Programming Understanding of Lexical Analysis
In this class, We discuss Programming Understanding of Lexical Analysis.
For Complete YouTube Video: Click Here
The reader should have prior knowledge of Lexical analysis. Click Here.
The example used in this class is discussed in our previous classes.
if( i <= 50)
The above code line should convert to tokens.
The below diagram shows how the code line is placed in memory.
In our code example, we do not have space.
If space is there in code, we need to consider the space in memory, and during analysis, we should eliminate space.
We read characters one by one from the start of the line.
For the understanding purpose, we read characters starting from less than symbol in the memory.
The below diagram shows the logic to identify tokens from the source code.
We constructed finite automata to identify tokens.
One should have an understanding of finite automata. Study finite automata from our Formal languages and automata theory course.
In the theory of computations, we discussed how to write a program for finite automata.
The program for finite automata is written using if, else statements and functions.
When we see the input symbol <, we move to state 1.
After < symbol if we see the input = we move to final state 2.
When we moved to the final state, 2, we observed the relational operator <=.
When we move to the final state, we return the token related to relational operator <=.
In our previous classes, we discussed the lookahead symbol.
We understand the lookahead symbol with an example.
After finding less than a symbol, if we find greater than a symbol, we move to state 3.
State 3 is returning not equal to token.
After finding less than the symbol, suppose we find any other symbol. We move to final state 4.
State 4 is given with a * mark.
The meaning of * is to move one step back in the input memory.
State 4 is returning token less than.
Suppose, After less than we found other characters.

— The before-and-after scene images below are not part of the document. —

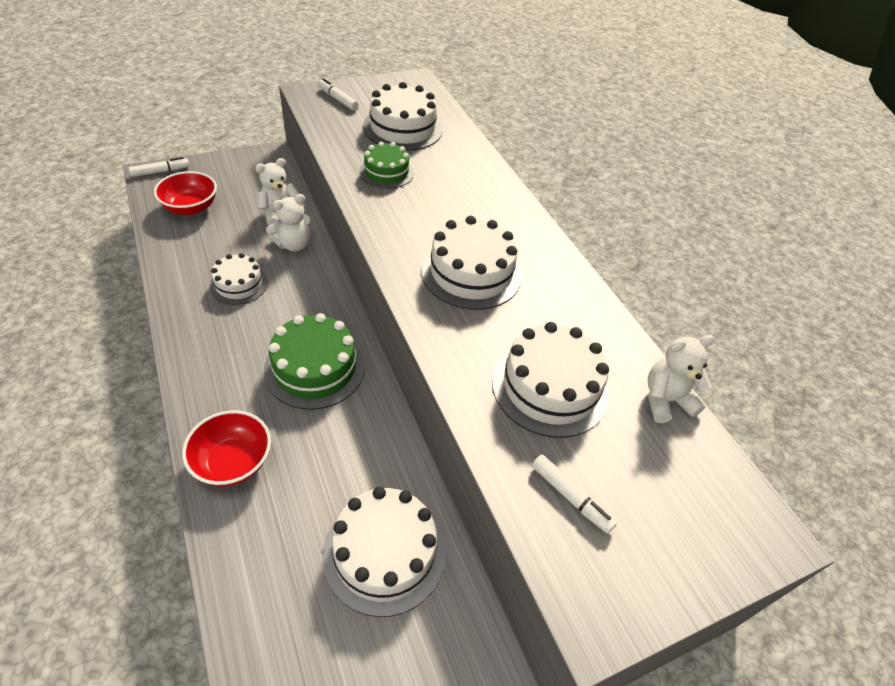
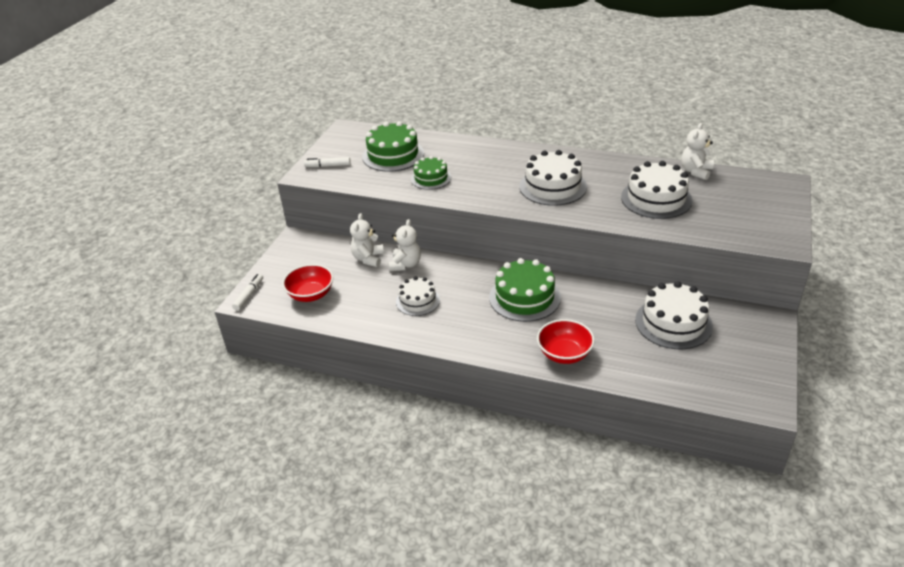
camera: 40 degrees left, 10 degrees down
white cake [363,82,442,151] -> green cake [362,121,424,172]
white marker [532,454,617,534] -> none

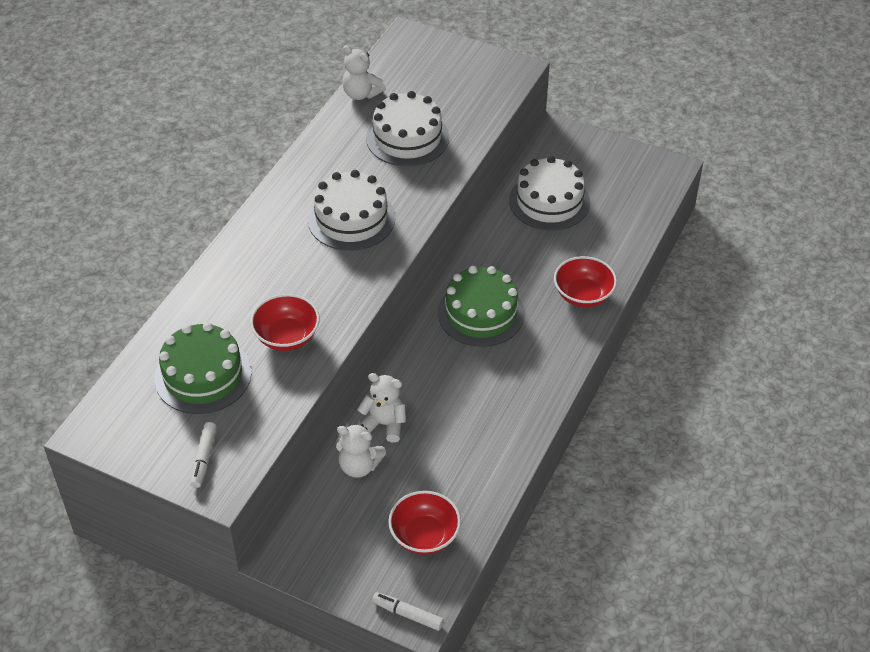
camera: 85 degrees left, 10 degrees up
white cake [396,277,440,316] -> none
green cake [411,156,451,190] -> red bowl [250,294,320,351]

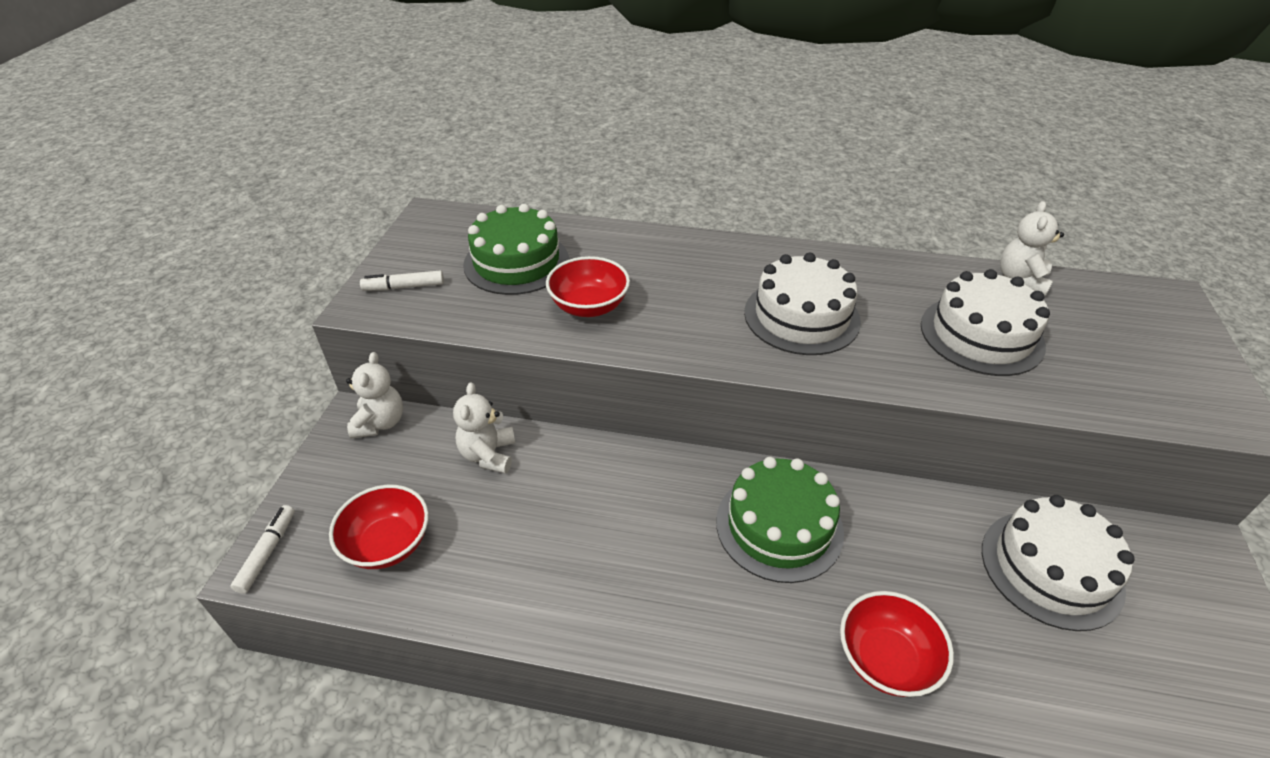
camera: 75 degrees right, 5 degrees down
white teddy bear [357,373,406,443] -> white teddy bear moved to [346,352,403,439]

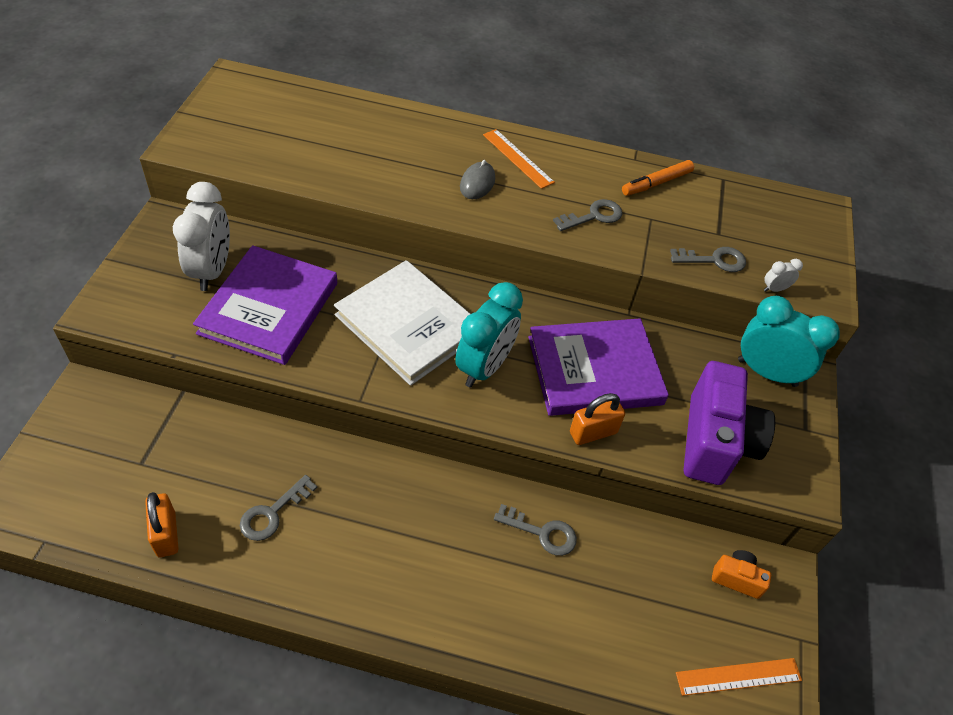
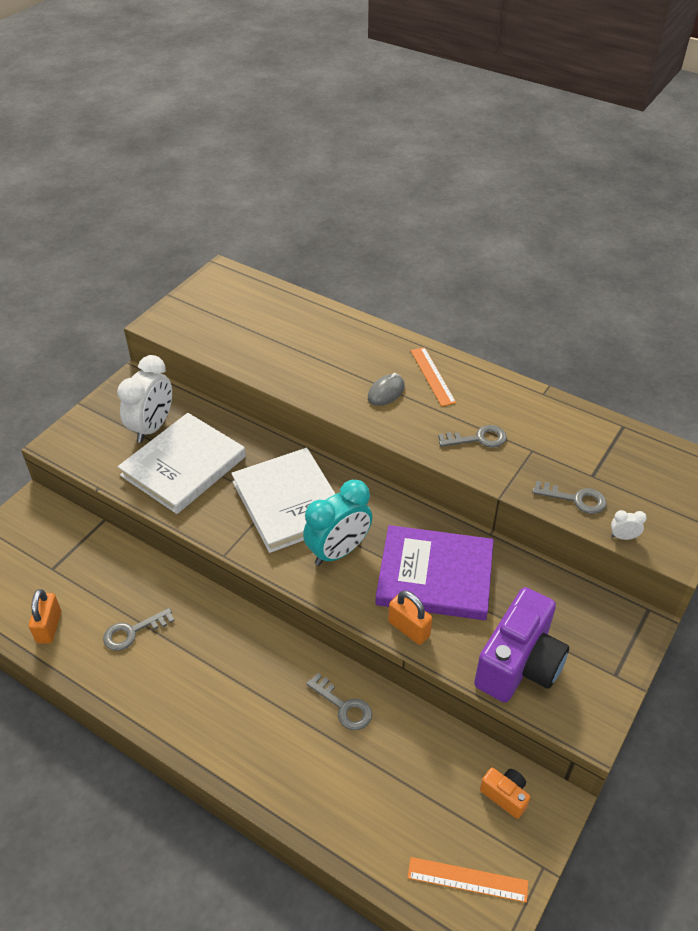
camera: 25 degrees right, 5 degrees down
purple book [193,245,337,365] -> white book [118,413,246,514]
orange padlock [570,393,625,445] -> orange padlock turned 45 degrees clockwise [388,590,432,645]
orange marker [622,160,694,196] -> none
turquoise clock [738,296,840,387] -> none

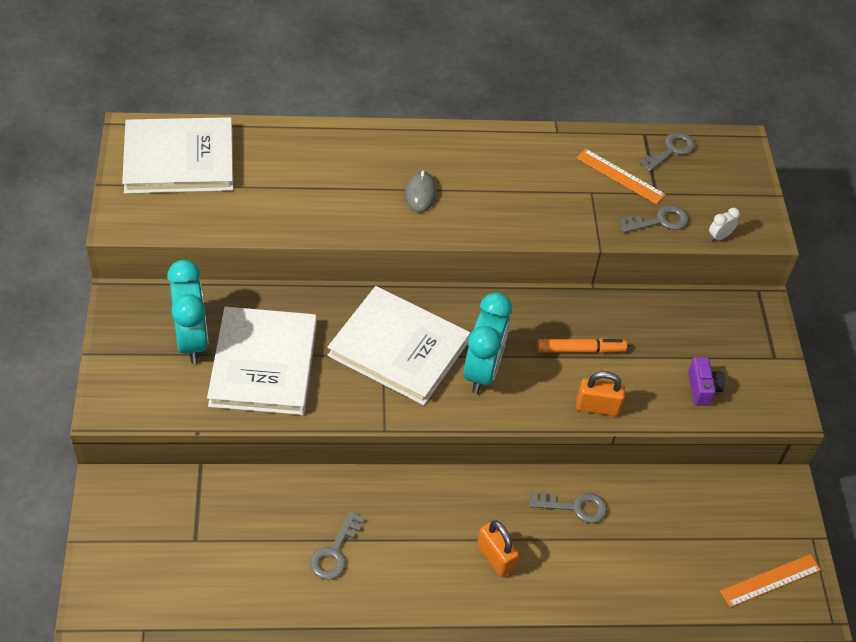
camera: 40 degrees left, 5 degrees up
orange padlock [29,589,61,644] -> orange padlock moved to [477,520,519,577]
white clock [117,355,172,443] -> turquoise clock [167,260,209,363]
purple book [375,525,494,620] -> orange marker [537,338,627,353]
orange ruler [411,347,456,406] -> orange ruler moved to [577,149,666,204]
grey key [438,425,507,448] -> grey key moved to [639,132,695,172]
purple camera [474,587,569,702] -> purple camera [688,357,725,406], size x0.46
orange camera [480,768,530,819] -> none
none -> white book [122,117,233,194]

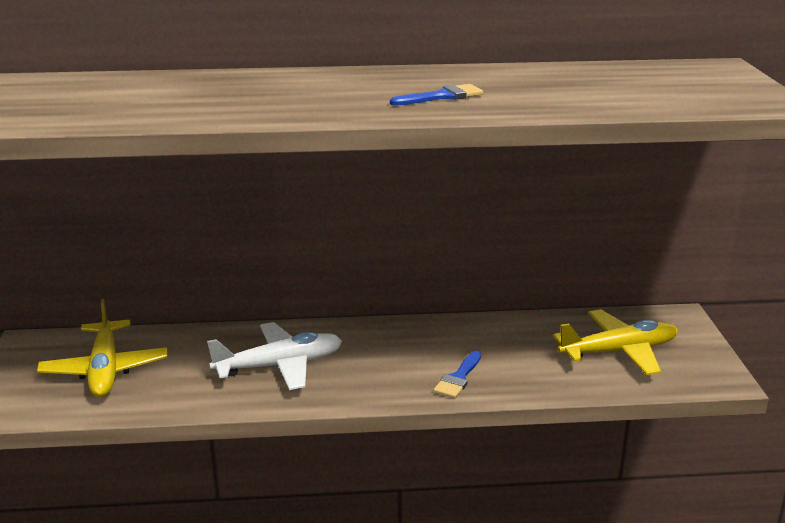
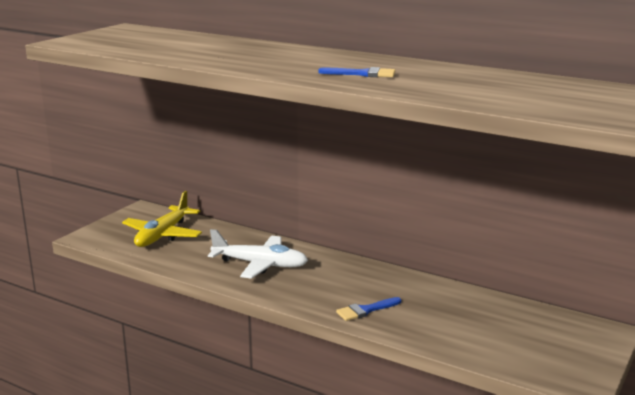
camera: 35 degrees right, 5 degrees down
yellow plane [553,309,678,375] -> none

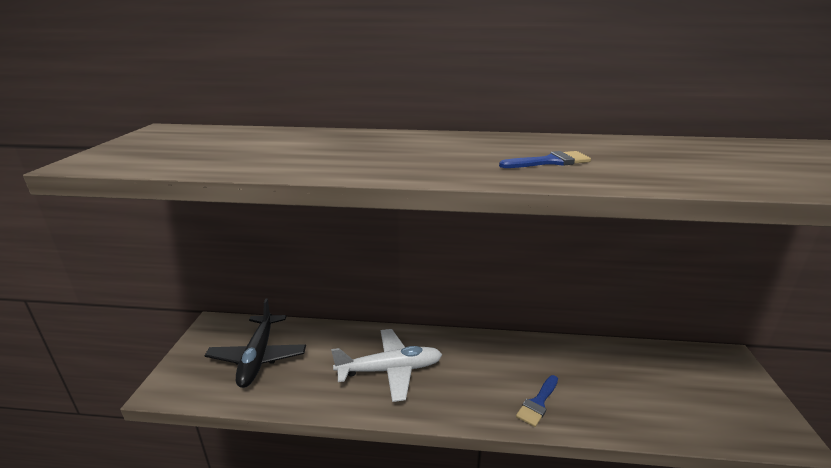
camera: 25 degrees left, 5 degrees up
yellow plane [122,191,202,247] -> black plane [205,299,306,388]

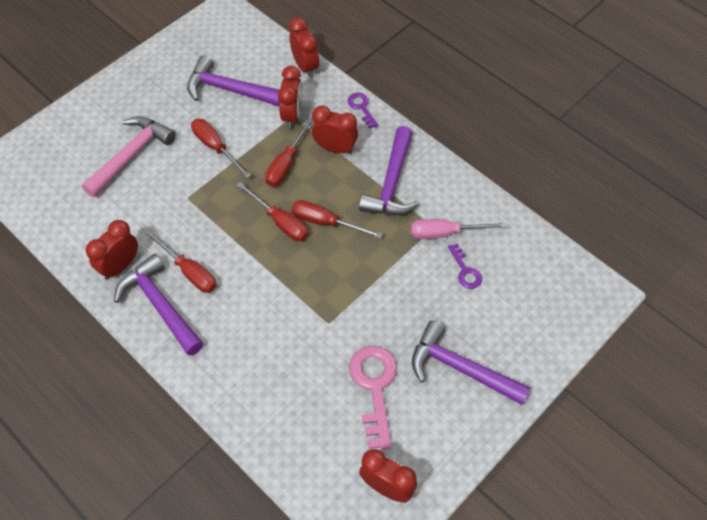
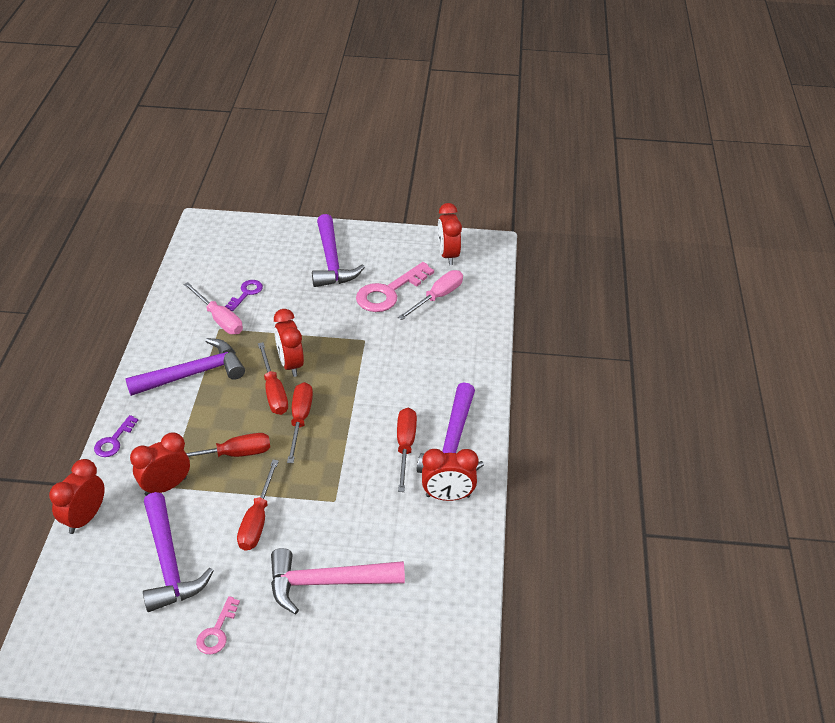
camera: 130 degrees left, 15 degrees down
red clock [312,105,358,154] -> red clock moved to [274,309,304,377]
none -> pink key [196,596,240,655]
none -> pink screwdriver [398,270,463,320]

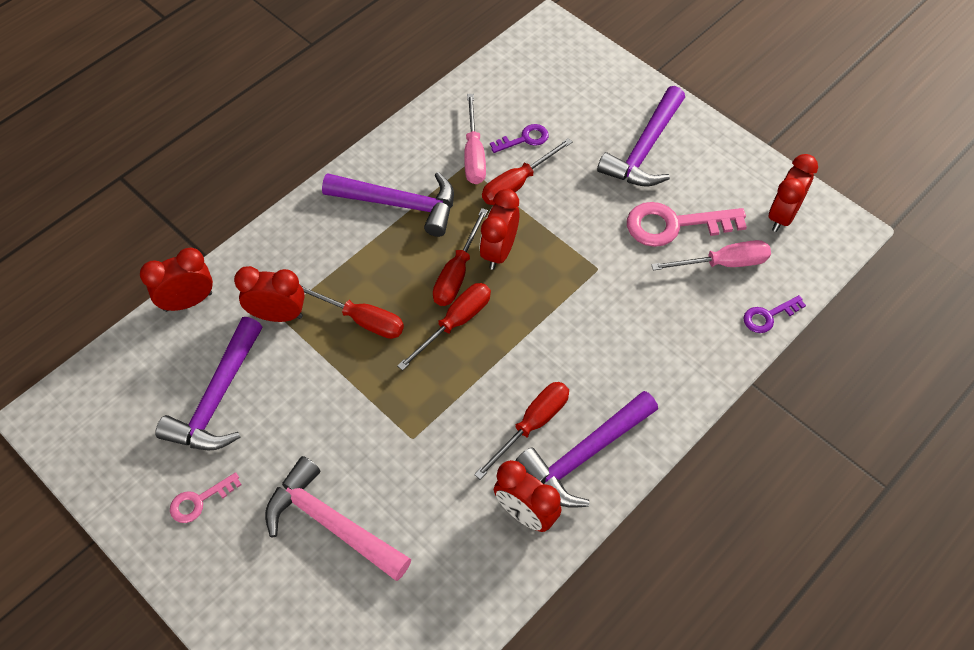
camera: 40 degrees right, 15 degrees up
purple key [94,415,138,457] -> purple key moved to [743,295,806,333]
red screwdriver [237,460,279,551] -> red screwdriver moved to [482,138,572,205]

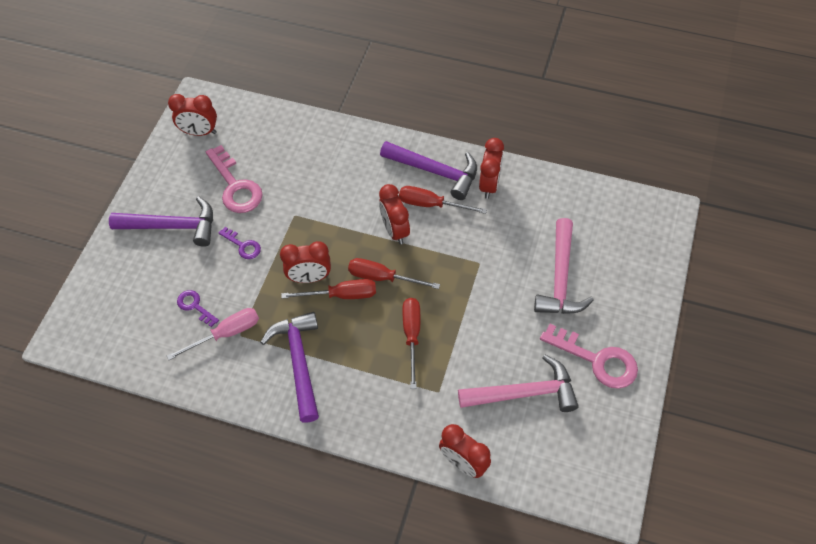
camera: 115 degrees left, 0 degrees up
purple hammer [155,317,262,450] -> pink hammer [458,355,579,412]
pink key [170,472,242,523] -> pink key [540,324,638,389], size x1.87
red clock [234,266,305,322] -> red clock moved to [379,184,410,245]
red screwdriver [482,138,572,205] -> none
pink screwdriver [651,240,771,271] -> none
purple key [743,295,806,333] -> purple key moved to [218,227,261,259]

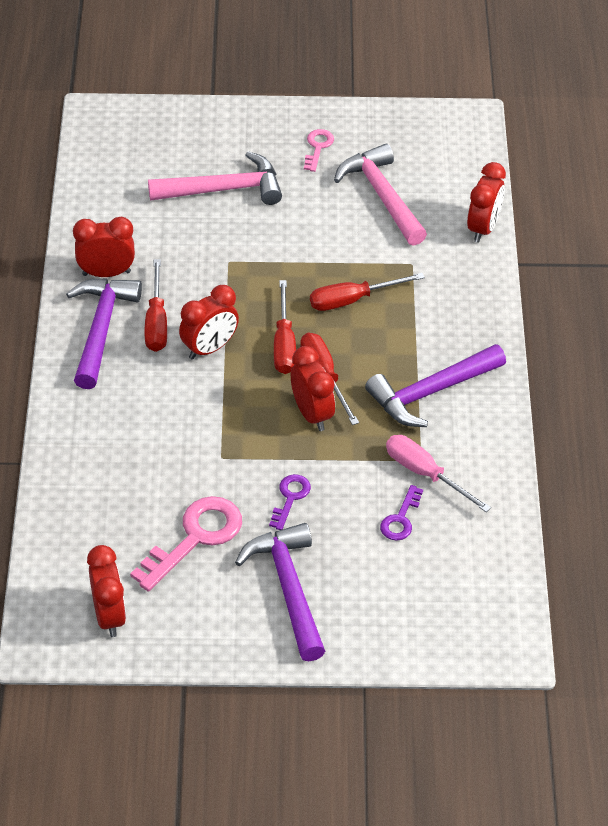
camera: 110 degrees left, 10 degrees down
pink key [540,324,638,389] -> pink key [304,129,334,172], size x0.53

We need to consider less than symbol as a token and move back one step in input to consider the other symbol for the next lexeme.
Important:
After finding the symbol <= in the input string, we separate it as a token.
The next characters are again checked from state zero.
Meaning we are taking the next character to identify the next tokens.
The finite automata are written to identify all the tokens needed in our language.
The complete finite automata are very big to show here.
We are showing part of finite automata to identify keywords and tokens separately.
The below diagram shows the finite automata for identifying keywords and identifiers.
Two ways to identify identifiers and keywords.
1) Maintain a separate table for keywords.
Identifiers are keywords that start with alphabets.
If we find any alphabet or dollar symbol or underscore, we move to state 10.
The identifiers and keywords are of any length.
After identifying the first alphabet, if we identify digit, alphabet, dollar, or underscore, we stay in state 10.
If we find any other symbol not used in the identifier, we move to state 11.
State 11 has a star symbol. This means we move one step back in the input memory.
Example and understand:
Suppose, take the syntax inti=10.
After reading input ‘i’, we move to state 10.
after reading n, t, ‘i’, we stay on state 10.
After reading input ‘=’, we move to state 11.
State 11 will move one step back in input memory because the symbol ‘=’ should be considered in the next token.
‘inti’ should be considered an identifier.
How did we say ‘inti’ is an identifier?
We maintain a list of all the keywords in the language.
The word ‘inti’ is checked in the table. If it is found, we say it key word otherwise identifier.
2) Write logic for all the keywords.
The below diagram shows the finite automata to identify int and if.
Similarly, write the finite automata for all the keywords.
We need to identify constants.
The value 50 is a constant.
The finite automata for identifying floating numbers are shown in the theory of computations.
We are not showing here. It is out of scope for compiler design.
We write a program to identify tokens from the source program.